Walnuts and Vegetable Oils Containing Oleic acid Differentially Affect the Gut Microbiota and Associations with Cardiovascular Risk Factors: Follow-up of a Randomized, Controlled, Feeding Trial in Adults at Risk for Cardiovascular Disease
J Nutr 2020 Apr 1;150(4):806-817.31848609 PMC7138683
Background: It is unclear whether the favorable effects of walnuts on the gut microbiota are attributable to the fatty acids, including α-linolenic acid (ALA), and/or the bioactive compounds and fiber. Objective: This study examined between-diet gut bacterial differences in individuals at increased cardiovascular risk following diets that replace SFAs with walnuts or vegetable oils. Methods: Forty-two adults at cardiovascular risk were included in a randomized, crossover, controlled-feeding trial that provided a 2-wk standard Western diet (SWD) run-in and three 6-wk isocaloric study diets: a diet containing whole walnuts (WD; 57-99 g/d walnuts; 2.7% ALA), a fatty acid-matched diet devoid of walnuts (walnut fatty acid-matched diet; WFMD; 2.6% ALA), and a diet replacing ALA with Oleic acid without walnuts (Oleic acid replaces ALA diet; ORAD; 0.4% ALA).
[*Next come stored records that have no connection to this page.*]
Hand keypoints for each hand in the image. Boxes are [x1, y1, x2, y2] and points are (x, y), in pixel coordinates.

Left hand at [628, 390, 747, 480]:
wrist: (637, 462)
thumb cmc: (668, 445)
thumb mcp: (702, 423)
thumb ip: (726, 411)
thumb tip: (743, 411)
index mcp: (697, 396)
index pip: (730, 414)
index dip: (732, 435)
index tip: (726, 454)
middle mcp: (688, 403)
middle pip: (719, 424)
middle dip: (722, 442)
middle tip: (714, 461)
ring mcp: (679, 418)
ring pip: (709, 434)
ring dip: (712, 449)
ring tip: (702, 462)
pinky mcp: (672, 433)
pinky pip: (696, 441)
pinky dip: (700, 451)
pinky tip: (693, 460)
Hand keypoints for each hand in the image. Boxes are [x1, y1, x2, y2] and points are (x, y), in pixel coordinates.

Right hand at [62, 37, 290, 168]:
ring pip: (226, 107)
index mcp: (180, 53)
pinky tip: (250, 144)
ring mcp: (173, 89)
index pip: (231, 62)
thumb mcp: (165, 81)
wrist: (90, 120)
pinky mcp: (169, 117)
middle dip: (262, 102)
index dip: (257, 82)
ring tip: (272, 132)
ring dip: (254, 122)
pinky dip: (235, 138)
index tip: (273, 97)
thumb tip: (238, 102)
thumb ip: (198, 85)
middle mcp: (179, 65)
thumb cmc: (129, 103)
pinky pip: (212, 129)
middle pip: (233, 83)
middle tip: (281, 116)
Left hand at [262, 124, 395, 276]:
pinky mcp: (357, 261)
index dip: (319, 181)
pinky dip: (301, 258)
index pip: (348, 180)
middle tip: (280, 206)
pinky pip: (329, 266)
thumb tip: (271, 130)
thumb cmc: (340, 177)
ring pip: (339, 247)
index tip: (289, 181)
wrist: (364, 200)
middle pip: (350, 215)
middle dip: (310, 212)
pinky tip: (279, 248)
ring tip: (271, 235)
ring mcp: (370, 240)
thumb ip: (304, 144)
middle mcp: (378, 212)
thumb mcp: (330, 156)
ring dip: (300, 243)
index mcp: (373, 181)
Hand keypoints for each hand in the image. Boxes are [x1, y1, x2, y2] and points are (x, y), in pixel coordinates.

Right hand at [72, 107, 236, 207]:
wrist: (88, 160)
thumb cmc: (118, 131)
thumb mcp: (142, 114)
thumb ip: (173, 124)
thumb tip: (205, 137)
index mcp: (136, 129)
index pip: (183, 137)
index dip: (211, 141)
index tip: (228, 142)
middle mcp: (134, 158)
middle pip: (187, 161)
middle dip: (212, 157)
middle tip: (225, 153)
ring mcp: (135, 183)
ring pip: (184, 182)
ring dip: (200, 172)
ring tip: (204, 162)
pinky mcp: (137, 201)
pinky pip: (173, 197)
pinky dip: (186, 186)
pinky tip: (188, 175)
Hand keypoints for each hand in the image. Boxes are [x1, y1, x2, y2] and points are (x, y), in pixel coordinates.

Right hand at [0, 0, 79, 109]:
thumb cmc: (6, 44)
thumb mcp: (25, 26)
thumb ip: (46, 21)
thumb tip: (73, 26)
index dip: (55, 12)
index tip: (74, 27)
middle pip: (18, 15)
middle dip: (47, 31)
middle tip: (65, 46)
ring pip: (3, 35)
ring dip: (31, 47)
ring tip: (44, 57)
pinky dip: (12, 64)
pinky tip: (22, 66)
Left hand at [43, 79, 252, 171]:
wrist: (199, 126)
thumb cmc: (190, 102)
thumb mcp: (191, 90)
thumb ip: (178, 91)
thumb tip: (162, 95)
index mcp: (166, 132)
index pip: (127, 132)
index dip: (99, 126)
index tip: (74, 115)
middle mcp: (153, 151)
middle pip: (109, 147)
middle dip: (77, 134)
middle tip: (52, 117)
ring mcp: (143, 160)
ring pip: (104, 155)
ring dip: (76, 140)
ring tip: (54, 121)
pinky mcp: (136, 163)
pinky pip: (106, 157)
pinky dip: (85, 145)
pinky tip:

Fecal samples were collected following the run-in and study diets to assess gut microbiota with 16S rRNA sequencing and Qiime2 for amplicon sequence variant picking. Results: Subjects had elevated BMI (30 ± 1 kg/m2), blood pressure (121 ± 2/77 ± 1 mmHg), and LDL cholesterol (120 ± 5 mg/dL). Following the WD, Roseburia [relative abundance (RA) = 4.2%, linear discriminant analysis (LDA) = 4], Eubacterium eligensgroup (RA = 1.4%, LDA = 4), LachnospiraceaeUCG001 (RA = 1.2%, LDA = 3.2), Lachnospiraceae UCG004 (RA = 1.0%, LDA = 3), and Leuconostocaceae (RA = 0.03%, LDA = 2.8) were most abundant relative to taxa in the SWD (P ≿0.05 for all). The WD was also enriched in Gordonibacter relative to the WFMD. Roseburia (3.6%, LDA = 4) and Eubacterium eligensgroup (RA = 1.5%, LDA = 3.4) were abundant following the WFMD, and Clostridialesvadin BB60group (RA = 0.3%, LDA = 2) and gutmetagenome (RA = 0.2%, LDA = 2) were most abundant following the ORAD relative to the SWD (P ≿0.05 for all). Lachnospiraceae were inversely correlated with blood pressure and lipid/lipoprotein measurements following the WD. Conclusions: The results indicate similar enrichment of Roseburia following the WD and WFMD, which could be explained by the fatty acid composition. Gordonibacter enrichment and the inverse association between Lachnospiraceae and cardiovascular risk factors following the WD suggest that the gut microbiota may contribute to the health benefits of walnut consumption in adults at cardiovascular risk. This trial was registered at clinicaltrials.gov as NCT02210767.